Vê se não complica!

A nossa língua é mesmo complexa. Refiro-me, aqui, à portuguesa, apenas para não deixar dúvidas. É bom esclarecer, antes de mais nada, porque a palavra língua significa tanto um órgão muscular situado na boca e na faringe como também um idioma. Se a consulta foi feita ao dicionário, a complicação aumenta muito, tantas são as definições possíveis.

E esse é apenas um exemplo. Se escolhermos outro vocábulo, a coisa pode ficar ainda mais difícil. Vamos à própria palavra complexo. Indica algo difícil, incompreensível, intrincado, obscuro, complicado, portanto. Exemplo: estamos diante de um problema complexo. Mas pode, também, representar um conjunto de elementos, como um complexo empresarial ou mesmo uma fórmula medicinal, do tipo complexo B ou C de vitaminas.

A amplitude da palavra complexo não para por aí. Pode denominar, ainda, problemas de comportamento, como inquietação, preocupação, timidez, desvio, distúrbio, disfunção e… complicação. Não por acaso, é usada para nominar quadros psicanalíticos, entre os quais o tão falado   complexo de Édipo e os menos conhecidos complexos de Electra e de Jonas. Como se vê, a coisa vai longe. Tudo isso para mostrar a complexidade da vida.

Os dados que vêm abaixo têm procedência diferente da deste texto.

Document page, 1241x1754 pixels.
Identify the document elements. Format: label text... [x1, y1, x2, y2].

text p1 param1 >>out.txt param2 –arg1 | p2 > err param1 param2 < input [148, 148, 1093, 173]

Se duvida, na mesma linha comportamental, vamos lembrar outros dois complexos bem comuns. O primeiro é o complexo de inferioridade. Causa muita dor para quem é vítima dele, pois significa ser menos do que outra pessoa, de alguma forma. E não pense que tal comparação ou equiparação, nesse caso, possa servir de estímulo ou desafio para o crescimento de quem se considera abaixo. No entanto, é corriqueiro que pais, professores e líderes façam tal nivelamento com a intenção de desafiar o filho, o aluno ou o colaborador inferiorizado a mudar de atitude. Bobagem, a tentativa desastrada causa exatamente o efeito contrário. A vítima se sente cada vez mais impotente, fugindo das dificuldades ao invés de enfrentá-las.

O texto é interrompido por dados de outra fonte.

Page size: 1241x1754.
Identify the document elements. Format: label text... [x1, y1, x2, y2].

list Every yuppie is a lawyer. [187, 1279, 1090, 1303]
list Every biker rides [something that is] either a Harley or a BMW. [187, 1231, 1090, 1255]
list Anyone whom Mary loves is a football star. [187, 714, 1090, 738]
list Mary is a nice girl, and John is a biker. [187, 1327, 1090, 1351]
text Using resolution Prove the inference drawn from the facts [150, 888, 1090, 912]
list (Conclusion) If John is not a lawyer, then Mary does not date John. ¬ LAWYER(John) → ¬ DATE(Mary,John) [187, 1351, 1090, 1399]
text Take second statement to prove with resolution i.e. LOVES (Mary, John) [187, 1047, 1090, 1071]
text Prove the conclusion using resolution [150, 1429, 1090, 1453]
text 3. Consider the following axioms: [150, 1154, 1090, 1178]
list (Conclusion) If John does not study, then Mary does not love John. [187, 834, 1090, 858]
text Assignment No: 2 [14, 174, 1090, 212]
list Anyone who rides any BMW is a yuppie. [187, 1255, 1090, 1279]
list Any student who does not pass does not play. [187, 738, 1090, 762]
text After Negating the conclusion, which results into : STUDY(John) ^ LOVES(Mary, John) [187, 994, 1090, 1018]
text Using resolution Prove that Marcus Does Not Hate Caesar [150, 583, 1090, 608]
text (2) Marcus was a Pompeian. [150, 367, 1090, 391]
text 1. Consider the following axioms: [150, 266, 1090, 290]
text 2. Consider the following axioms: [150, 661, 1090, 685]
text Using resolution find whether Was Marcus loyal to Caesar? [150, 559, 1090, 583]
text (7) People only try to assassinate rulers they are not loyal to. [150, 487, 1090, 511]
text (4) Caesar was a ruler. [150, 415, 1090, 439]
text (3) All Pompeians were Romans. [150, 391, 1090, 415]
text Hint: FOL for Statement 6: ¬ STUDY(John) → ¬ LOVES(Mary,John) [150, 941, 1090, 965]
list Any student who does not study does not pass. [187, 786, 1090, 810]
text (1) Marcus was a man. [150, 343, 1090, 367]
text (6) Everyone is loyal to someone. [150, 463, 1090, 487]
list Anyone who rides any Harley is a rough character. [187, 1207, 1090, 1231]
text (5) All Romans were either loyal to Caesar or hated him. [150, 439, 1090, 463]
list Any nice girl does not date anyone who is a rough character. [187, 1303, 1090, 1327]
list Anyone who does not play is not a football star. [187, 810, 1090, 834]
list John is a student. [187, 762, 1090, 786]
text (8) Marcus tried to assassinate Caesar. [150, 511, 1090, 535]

Talvez pudéssemos imaginar que melhor seria, então, o segundo exemplo: um complexo de superioridade. Mas é apenas outro tipo de dor, pois ambos são faces da mesma moeda. Por vezes, a superioridade é uma compensação do próprio complexo de inferioridade, de maneira que a vítima procura mascarar sua fragilidade com elementos externos (pode ser um carro, uma roupa de grife, uma joia ou uma viagem), na tentativa de parecer maior que os outros.

Quem já não ouviu dizer que “a dor é inevitável, mas o sofrimento é opcional”? Podemos sentir a dor da inferioridade e da superioridade, mas assumir ou não fará toda a diferença!

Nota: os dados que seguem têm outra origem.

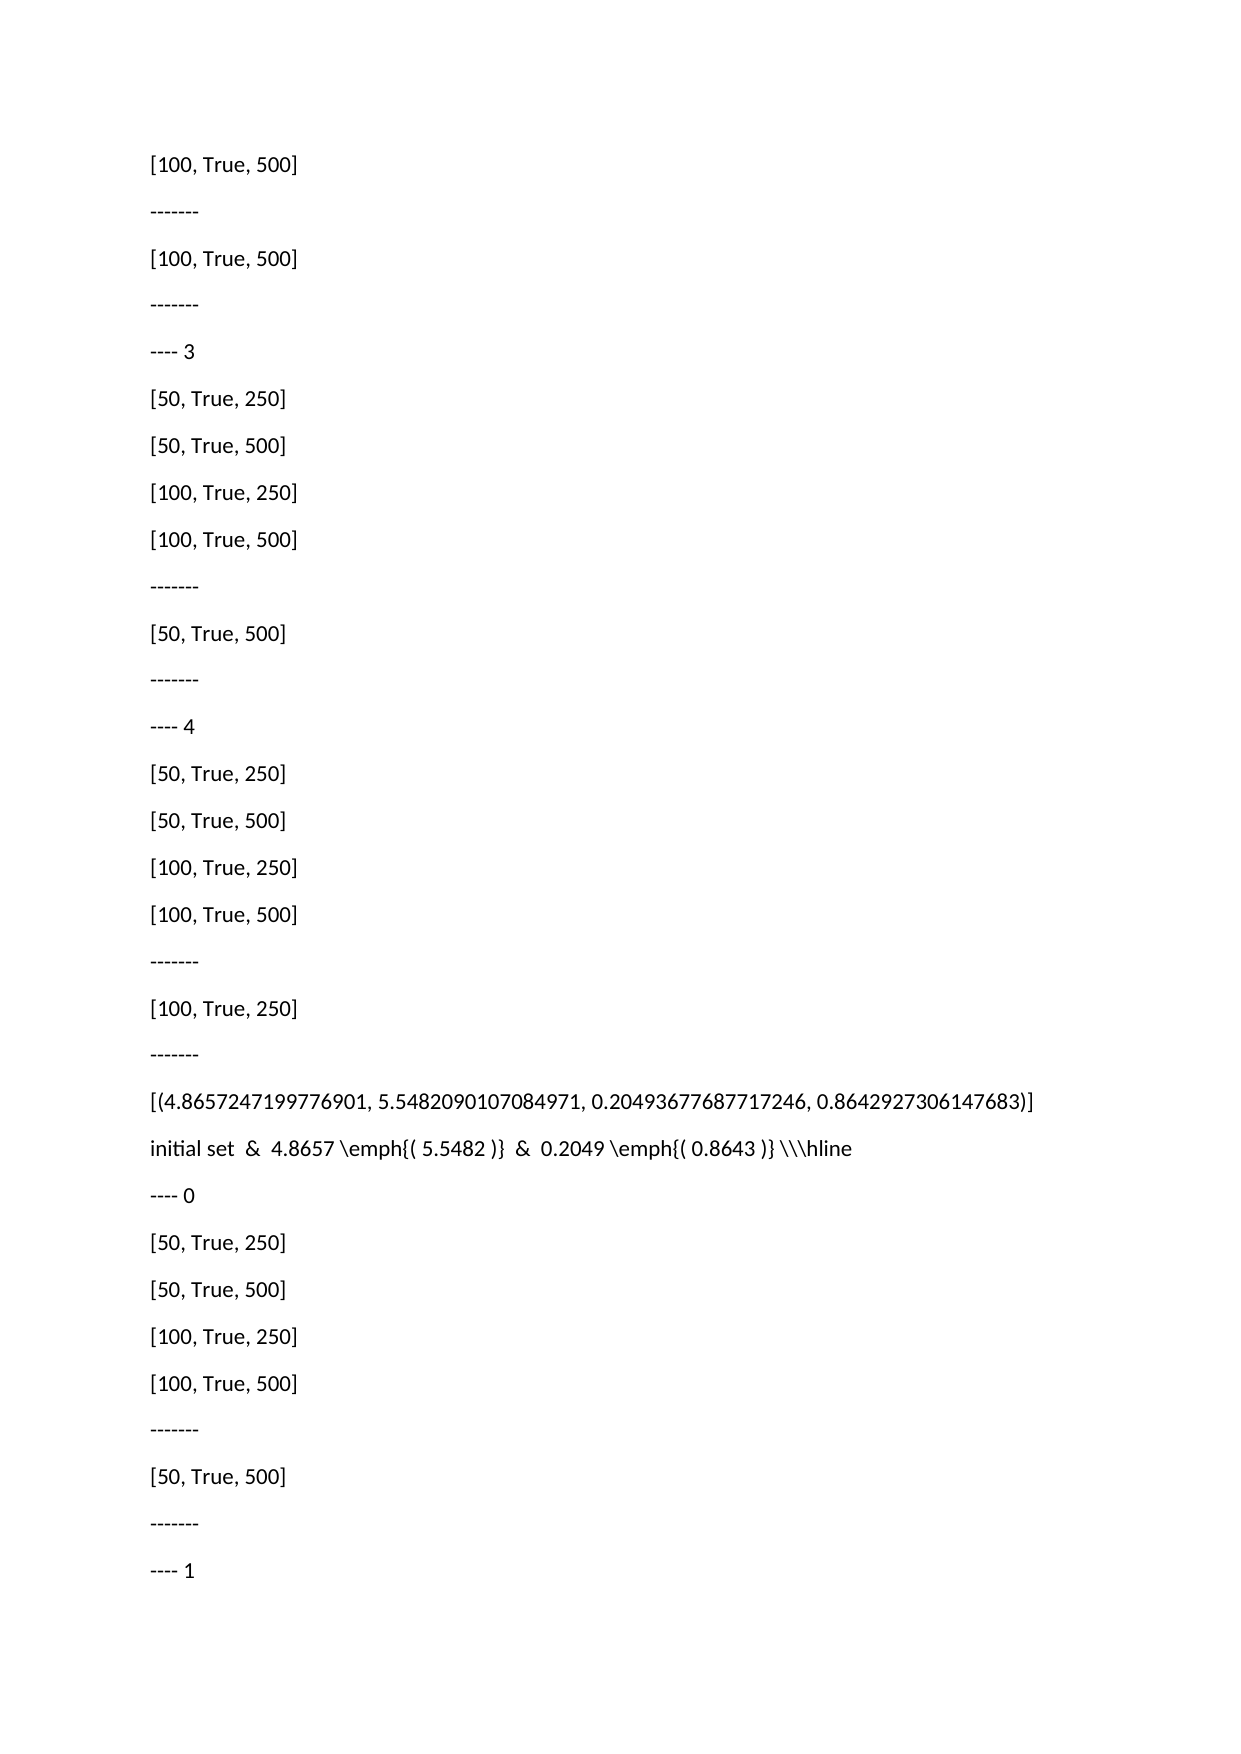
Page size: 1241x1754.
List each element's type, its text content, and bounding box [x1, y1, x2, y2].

A primeira coisa a ser feita é deixar de ser complexo. Plica, em latim, é o mesmo que “dobra”. Quando algo está envolto em dobras esse algo está com-plicado. Sim-plex é descom-plicar. Ser simples nos leva para à justa medida: nem inferior nem superior. É algo bem possível se você evitar a armadilha da comparação e da equiparação para reconhecer-se como um ser único. Incomparável, portanto! E descomplicado.